Test is positief als er ruimte tussen het acromion en het caput humeri op de proximale laterale schouderkop ontstaat.
Methodologische kwaliteit is niet bekend.
 

Apprehension test
 
Instabiliteitstest (techniek 9.34)
Sensitiviteit: 88%
Specificiteit: 50%
Positief voorspellende waarde: 51%
 
 
De cliënt ligt. De schouder is in 90°abductie en in maximale exorotatiestand, de elleboog is in 90°flexiestand. 1 hand omvat de elleboog en controleert de abductie-exorotatiepositie. De andere hand voert een horizontale extensie uit.
 
Test is positief de cliënt de gewenste beweging niet toestaat (patiënt heeft vrees,angst) 

Relocation test 
 
instabiliteitstest(techniek 9.35)
 
De cliënt ligt.

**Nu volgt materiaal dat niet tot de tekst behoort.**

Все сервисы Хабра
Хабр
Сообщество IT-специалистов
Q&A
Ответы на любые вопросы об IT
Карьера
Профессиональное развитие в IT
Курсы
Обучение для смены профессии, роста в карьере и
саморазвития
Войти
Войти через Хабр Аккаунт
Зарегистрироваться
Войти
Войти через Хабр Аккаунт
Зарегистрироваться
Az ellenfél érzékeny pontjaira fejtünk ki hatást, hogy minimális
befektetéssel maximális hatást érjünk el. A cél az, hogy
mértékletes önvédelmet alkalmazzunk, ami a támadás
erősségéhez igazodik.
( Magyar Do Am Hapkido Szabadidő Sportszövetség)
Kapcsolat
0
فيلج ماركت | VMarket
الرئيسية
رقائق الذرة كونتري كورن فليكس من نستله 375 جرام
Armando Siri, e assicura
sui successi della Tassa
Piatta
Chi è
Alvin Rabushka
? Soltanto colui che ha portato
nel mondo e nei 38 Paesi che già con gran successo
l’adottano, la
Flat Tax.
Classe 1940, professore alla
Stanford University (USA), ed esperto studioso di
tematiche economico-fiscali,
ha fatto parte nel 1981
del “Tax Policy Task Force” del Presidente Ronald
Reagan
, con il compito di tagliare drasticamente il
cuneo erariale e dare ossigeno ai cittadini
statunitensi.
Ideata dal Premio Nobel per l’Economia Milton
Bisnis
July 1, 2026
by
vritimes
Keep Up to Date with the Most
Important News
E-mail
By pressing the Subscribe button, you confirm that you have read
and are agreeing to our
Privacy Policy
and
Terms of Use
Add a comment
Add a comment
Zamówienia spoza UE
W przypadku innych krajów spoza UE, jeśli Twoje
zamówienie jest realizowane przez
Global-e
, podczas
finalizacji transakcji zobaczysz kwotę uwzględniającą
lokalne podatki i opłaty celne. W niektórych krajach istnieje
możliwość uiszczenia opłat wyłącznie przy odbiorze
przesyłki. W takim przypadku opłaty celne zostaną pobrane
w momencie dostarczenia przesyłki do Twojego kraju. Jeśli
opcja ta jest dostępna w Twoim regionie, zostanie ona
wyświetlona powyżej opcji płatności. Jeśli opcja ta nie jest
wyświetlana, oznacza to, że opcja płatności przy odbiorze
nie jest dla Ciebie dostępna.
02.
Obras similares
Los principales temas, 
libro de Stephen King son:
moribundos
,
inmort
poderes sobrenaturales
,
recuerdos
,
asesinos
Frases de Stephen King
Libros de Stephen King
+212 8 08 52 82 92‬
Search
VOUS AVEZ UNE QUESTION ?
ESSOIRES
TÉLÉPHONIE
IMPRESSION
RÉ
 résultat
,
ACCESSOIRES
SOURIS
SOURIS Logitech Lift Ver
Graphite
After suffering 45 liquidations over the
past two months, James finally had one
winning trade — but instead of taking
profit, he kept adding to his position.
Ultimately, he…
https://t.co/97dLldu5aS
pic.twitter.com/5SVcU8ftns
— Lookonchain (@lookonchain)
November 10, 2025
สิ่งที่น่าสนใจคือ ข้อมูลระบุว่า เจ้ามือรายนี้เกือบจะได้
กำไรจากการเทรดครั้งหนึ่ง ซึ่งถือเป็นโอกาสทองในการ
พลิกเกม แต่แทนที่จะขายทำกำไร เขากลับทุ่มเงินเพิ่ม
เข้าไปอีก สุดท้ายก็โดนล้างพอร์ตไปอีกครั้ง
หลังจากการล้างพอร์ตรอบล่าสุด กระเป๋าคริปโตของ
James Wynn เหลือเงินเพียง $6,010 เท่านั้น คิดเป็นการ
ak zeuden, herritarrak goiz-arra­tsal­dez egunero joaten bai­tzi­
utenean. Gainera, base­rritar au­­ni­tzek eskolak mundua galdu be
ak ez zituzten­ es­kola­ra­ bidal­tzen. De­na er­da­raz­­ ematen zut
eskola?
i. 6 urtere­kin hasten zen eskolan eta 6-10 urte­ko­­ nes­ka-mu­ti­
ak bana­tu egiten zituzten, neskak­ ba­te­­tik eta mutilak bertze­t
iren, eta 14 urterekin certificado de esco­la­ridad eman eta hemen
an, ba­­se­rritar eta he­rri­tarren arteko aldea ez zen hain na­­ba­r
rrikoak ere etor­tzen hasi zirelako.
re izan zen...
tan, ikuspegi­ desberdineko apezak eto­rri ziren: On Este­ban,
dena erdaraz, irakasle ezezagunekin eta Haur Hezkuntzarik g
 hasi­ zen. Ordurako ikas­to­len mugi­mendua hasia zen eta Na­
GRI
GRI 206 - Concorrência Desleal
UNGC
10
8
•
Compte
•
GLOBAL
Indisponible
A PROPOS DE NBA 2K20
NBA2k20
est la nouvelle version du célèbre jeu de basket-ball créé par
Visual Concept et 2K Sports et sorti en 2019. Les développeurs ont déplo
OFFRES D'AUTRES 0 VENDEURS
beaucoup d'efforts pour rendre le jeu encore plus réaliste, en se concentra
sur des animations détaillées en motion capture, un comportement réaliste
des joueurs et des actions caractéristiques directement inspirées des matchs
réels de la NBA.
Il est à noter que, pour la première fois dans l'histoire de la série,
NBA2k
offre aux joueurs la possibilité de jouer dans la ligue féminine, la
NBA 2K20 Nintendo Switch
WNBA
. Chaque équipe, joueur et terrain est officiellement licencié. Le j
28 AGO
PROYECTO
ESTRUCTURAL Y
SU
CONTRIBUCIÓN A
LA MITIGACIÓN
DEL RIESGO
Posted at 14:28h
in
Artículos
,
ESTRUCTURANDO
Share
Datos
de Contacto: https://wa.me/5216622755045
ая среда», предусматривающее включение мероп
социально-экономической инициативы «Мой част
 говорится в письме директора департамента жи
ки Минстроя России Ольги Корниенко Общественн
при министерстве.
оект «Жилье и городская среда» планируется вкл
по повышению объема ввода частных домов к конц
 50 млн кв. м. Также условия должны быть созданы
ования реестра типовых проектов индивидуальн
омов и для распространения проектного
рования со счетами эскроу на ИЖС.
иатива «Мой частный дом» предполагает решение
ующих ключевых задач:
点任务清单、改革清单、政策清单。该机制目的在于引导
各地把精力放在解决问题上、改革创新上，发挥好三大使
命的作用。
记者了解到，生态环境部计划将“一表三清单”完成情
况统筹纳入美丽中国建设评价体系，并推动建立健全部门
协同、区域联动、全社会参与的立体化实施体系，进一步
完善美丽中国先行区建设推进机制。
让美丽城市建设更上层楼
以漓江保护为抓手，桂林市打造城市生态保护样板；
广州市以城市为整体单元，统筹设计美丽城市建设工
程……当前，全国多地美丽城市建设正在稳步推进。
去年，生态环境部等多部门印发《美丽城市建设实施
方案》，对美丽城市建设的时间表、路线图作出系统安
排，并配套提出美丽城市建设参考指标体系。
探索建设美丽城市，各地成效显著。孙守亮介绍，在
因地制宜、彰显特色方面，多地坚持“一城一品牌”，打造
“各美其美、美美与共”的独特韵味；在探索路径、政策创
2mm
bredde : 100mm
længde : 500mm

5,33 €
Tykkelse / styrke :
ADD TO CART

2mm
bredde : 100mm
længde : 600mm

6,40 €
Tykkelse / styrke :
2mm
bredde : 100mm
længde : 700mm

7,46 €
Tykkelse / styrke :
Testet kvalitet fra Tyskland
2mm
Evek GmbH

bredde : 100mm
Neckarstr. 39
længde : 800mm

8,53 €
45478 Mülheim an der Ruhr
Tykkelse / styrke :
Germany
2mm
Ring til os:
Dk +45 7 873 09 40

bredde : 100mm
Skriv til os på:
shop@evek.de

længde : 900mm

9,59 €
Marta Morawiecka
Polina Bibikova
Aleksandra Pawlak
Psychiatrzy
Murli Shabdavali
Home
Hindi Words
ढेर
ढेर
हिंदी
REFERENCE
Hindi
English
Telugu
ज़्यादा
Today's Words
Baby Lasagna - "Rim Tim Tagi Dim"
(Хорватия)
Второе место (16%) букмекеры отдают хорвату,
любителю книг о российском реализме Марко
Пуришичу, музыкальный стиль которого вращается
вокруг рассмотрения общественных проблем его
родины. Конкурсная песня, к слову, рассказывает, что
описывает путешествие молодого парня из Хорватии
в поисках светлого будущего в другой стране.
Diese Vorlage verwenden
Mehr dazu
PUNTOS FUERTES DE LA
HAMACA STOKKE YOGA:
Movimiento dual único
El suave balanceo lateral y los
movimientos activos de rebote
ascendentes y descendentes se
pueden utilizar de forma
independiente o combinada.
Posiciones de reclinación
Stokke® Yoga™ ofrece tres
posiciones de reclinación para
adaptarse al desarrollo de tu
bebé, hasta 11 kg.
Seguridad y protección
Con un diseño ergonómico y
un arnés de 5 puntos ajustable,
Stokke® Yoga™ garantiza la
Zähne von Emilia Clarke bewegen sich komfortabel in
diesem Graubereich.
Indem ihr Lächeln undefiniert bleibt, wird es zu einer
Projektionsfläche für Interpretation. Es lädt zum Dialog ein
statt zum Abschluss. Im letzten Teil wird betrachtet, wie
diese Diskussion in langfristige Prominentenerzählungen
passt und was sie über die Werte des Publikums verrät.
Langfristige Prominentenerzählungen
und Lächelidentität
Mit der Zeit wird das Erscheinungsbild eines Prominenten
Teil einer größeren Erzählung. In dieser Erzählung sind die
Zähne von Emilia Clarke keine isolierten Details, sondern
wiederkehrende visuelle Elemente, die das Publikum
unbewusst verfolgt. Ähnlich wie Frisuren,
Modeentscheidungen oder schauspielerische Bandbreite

De schouder is in 90°abductie en in maximale exorotatiestand, de elleboog is in 90°flexiestand. 1 hand omvat de elleboog en controleert de abductie-exorotatiepositie. De andere hand transleert het caput humeri naar dorsaal.
 
Test is positief waneer pijn- en/of ‘vrees’reactie door de dorsale translatie wordt gereduceerd. 

Release test

Instabiliteitstest(techniek 9.36)

Sensitiviteit: 85%
Specificiteit: 87%
Positief voorspellende waarde: 79%
Hetzelfde als de relocation test alleen laat je nu de hand los die het caput humeri naar dorsaal transleert.
 
Test is positief wanneer de pijn- en/of ‘vrees’-reactie van de apprehension test’ opnieuw optreed.